SQL is used across the machine learning pipeline, and is a fundamental skill for data scientists to master. This module will focus on the technical skills needed for working with SQL, including flat-file datasets (JSON, CSV) ingestion, query design, and relational database management. Additionally, participants will examine common data management concerns, data access management, and data privacy adherence.
Week 1:
Describe the structure of a database. Use an export command to save and transport data in CSV and JSON file formats. Use SQL querying and data manipulation techniques to formulate queries for a range of purposes.
Week 2:
Examine the legal framework around sharing data. Analyze data requirements and work with diverse stakeholders such as analysts and managers.
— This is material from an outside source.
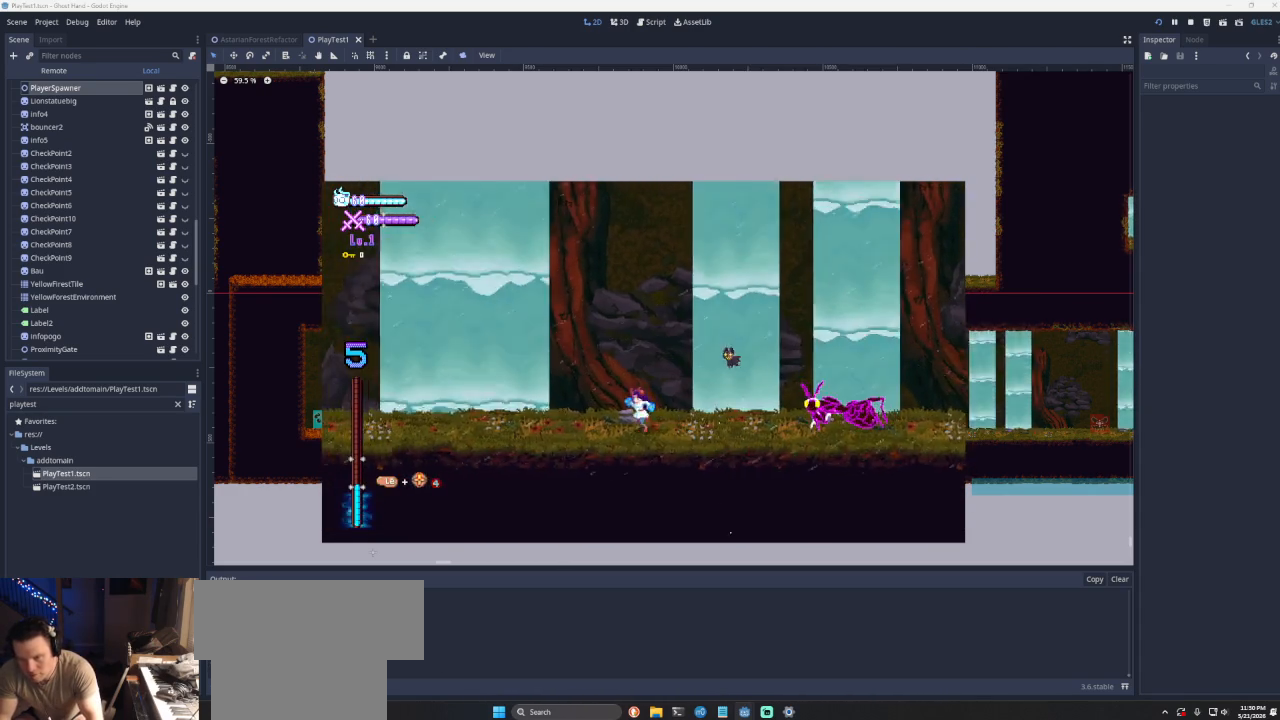
{"buttons": [], "left_stick": "down", "right_stick": "center", "events": [[133, "CROSS", "down"], [233, "left_stick", "right"], [267, "CROSS", "up"], [367, "SQUARE", "down"], [467, "SQUARE", "up"], [467, "left_stick", "down"]]}
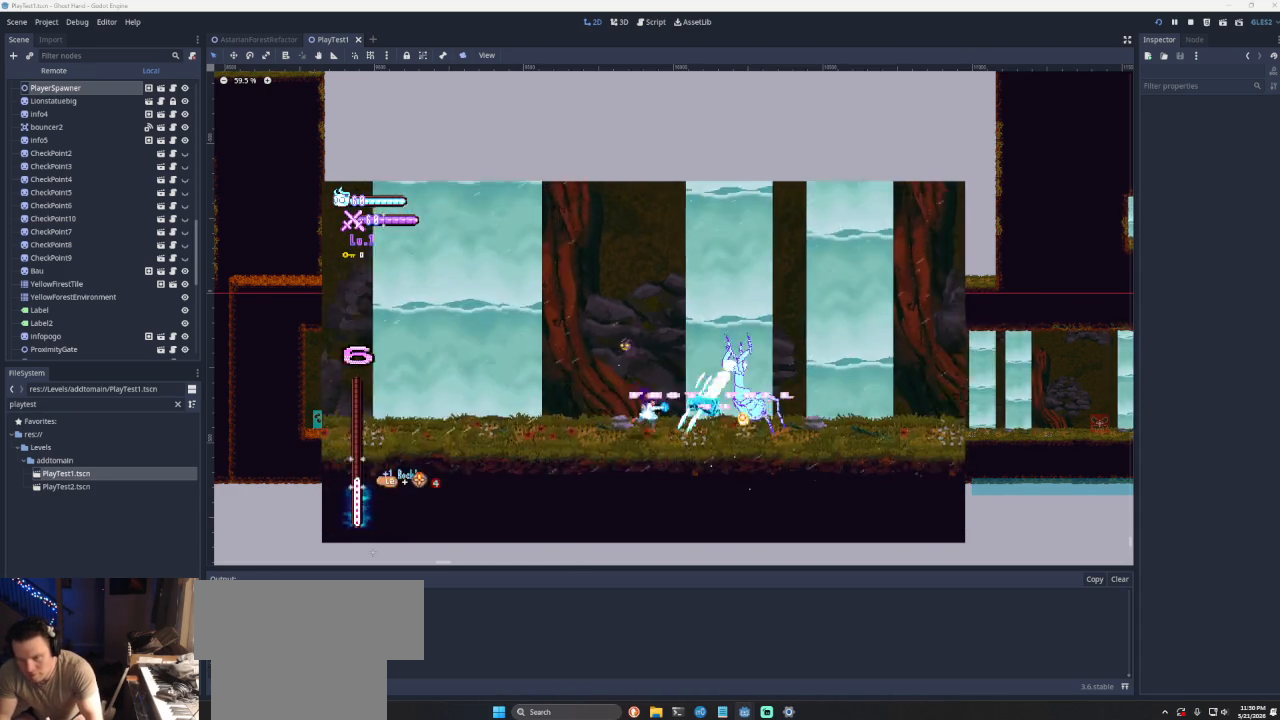
{"buttons": ["SQUARE"], "left_stick": "down-left", "right_stick": "center", "events": [[67, "left_stick", "left"], [133, "CROSS", "down"], [200, "left_stick", "center"], [267, "left_stick", "right"], [300, "CROSS", "up"], [367, "SQUARE", "down"], [467, "left_stick", "down-left"]]}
Use advanced techniques such as String Manipulation, and NULL Management to manipulate results.
Folder Structure . ├── .github ├── .gitignore ├── 01_materials ├── 02_activities ├── 03_instructional_team ├── 04_this_cohort ├── 05_src ├── LICENSE ├── README.md └── steps_to_ask_for_help.png .github: Contains issue templates, pull request templates and workflows for the repository. materials: Module slides used during learning sessions. activities: Contains graded assignments, and rubrics for evaluating assignments. instructional_team: Resources for the instructional team. this_cohort: Additional materials and resources for cohort three. src: Source code, databases, logs, and required dependencies (requirements.txt) needed during the module. .gitignore: Files to exclude from this folder, specified by the Technical Facilitator LICENSE: The license for this repository. README: This file. steps_to_ask_for_help.png: Guide on how to ask for help.